When FOX’s Glee premiered way back in 2009 it was an undeniable cultural phenomenon. It’s first season was a weekly event that had social media abuzz, lots of laughs, scores of hit songs, and an ability to tap into social issues that were often completely ignored on most major network series. It was hilarious, moving, powerful, and one of the most original things on TV. And then the second season began…
For whatever reason, once the series moved into its subsequent years on the air the creative team behind it seemingly lost the ability to maintain ongoing storylines and character traits. Every once in awhile they would stumble upon an episode that would work on an individual basis but when it came to maintaining any individual elements across multiple episodes the show was a mess. Characters would swap romantic partners, professional ambitions, or just plain vanish at the drop of a dime to a point where you had to wonder if the individual episode writers ever even met to discuss what the plan was.
This creative chaos carried on through season five with only rare examples of clarity breaking through the muck so now we find ourselves three episodes into season six, which has been deemed by FOX to be the last.
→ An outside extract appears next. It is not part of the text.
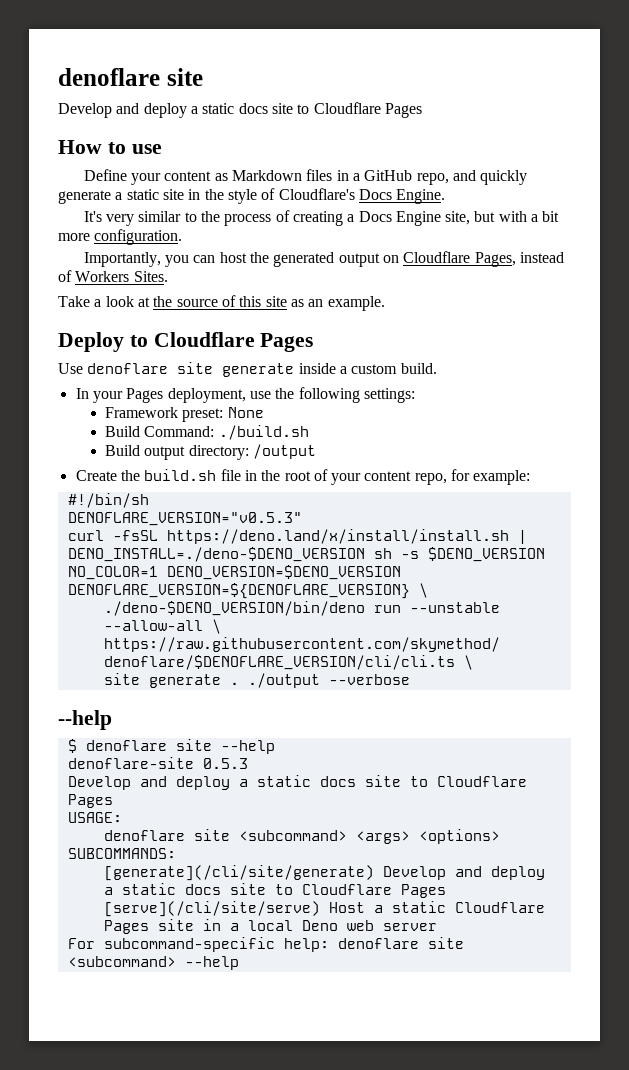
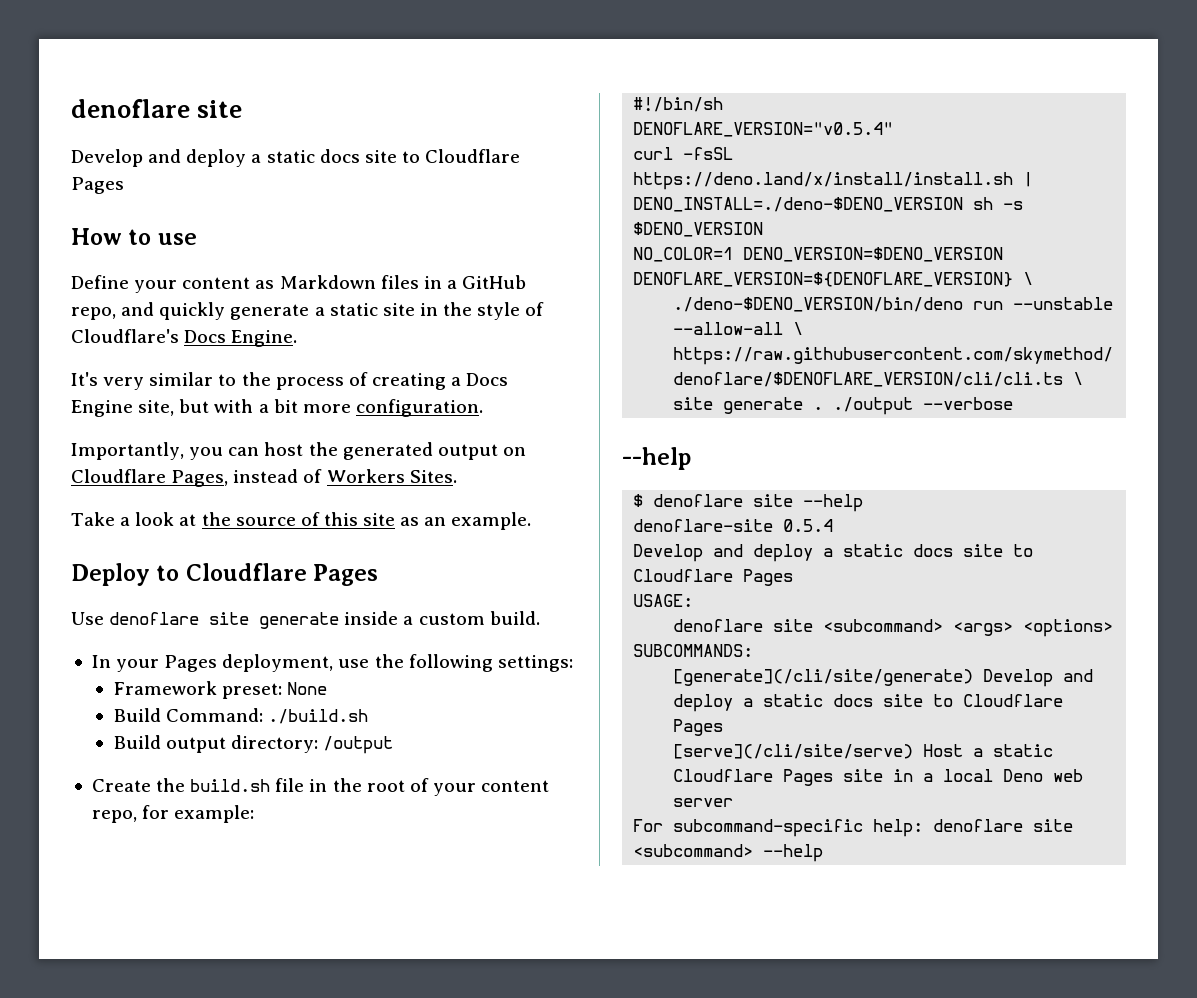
[67,512,302,526] DENOFLARE_VERSION="v0.5.3" -> [633,122,894,137] DENOFLARE_VERSION="v0.5.4"
[202,758,248,769] 0.5.3 -> [783,519,834,532] 0.5.4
With only nine episodes remaining until the very end, it is an appropriate time to ask the question, “Is Glee still worth watching at all?” I think at this point most people assume the answer would be no, but after watching the first three hours of this final season I actually have to vote with a resounding YES.
In many ways, setting an end point is actually the best thing that has ever happened to the show. Having only this definitive number of episodes left has seemingly forced creator Ryan Murphy and company into mapping out a clear storyline that can wrap everything up nicely with a focus on consistent characters and believable plot twists.
Gone are the days of trying to balance storylines of the original cast all living in New York City with those of Mr. Schuester (Matthew Morrison) back in Ohio directing a new batch of students. The series is now back to being centrally located in William McKinley High School with Rachel Berry (Lea MIchele) back in town following an epically failed attempt at a television career in Hollywood. When she learns that Sue Sylvester (Jane Lynch), now the principal of the high school, has banned all fine arts at the school she decides to take it upon herself to restart the glee club from scratch. Helping her in this task is Kurt (Chris Colfer) who is using the task as his work experience semester at his performing arts college back in New York.
Together, (with a little help from some glee club alumni) Rachel and Kurt have built up a new – but small – group of misfits who can sing their hearts out despite being the so called outcasts of the school.
This new batch of New Directioners won’t have an easy ride to winning their competitions though. Mr. Schuester has since moved on to coach at the much higher quality competing team, Vocal Adrenaline. And resident dreamboat Blaine (Darren Criss) has taken up coaching duties for the famed Dalton Academy Warblers after going through a rough breakup with Kurt and flunking out of college.
And that is pretty much the breadth of the show now – three different glee clubs getting ready to compete against each other in the eventual regional and sectional competitions. Much of the focus is still on the classic setting of William McKinley High but we seem destined to get some good interaction and competition between the groups as the season goes on and the series wraps up.
Other returning characters are also getting their time in their respective limelight like Coach Beiste (Dot Jones) going through a gender reassignment process, Santana (Naya Rivera) and Brittany (Heather Morris) are now engaged, and old Trouty Mouth (Chord Overstreet) is the new football coach at the high school. And even though the show still has a lot of characters with a lot of different wants and needs, they finally all feel of the same piece with a clear endgame in mind.
Now don’t get me wrong – it’s entirely possible that the creative team behind the show could still fumble the ball during the remaining nine episodes, but if these first three are any indication I think we’ll actually be in for a decent farewell to the series. The songs thus far have been great (their “Suddenly Seymour” and “Will You Love Me Tomorrow/Head Over Feet” are particular treats from the first three hours), the writing is refreshingly witty again, and the stories are contained in a way they should have been throughout the entire run.
Glee still isn’t perfect and certainly won’t win over the crowd that has absolutely grown to hate it over the years, but it has corrected many of its wrongs and is setting itself up for a relatively classy and poignant ending. So even though ratings are in the gutter, it’s definitely okay for fans to start coming back to see the show we’ve always wanted to be great end on a high note.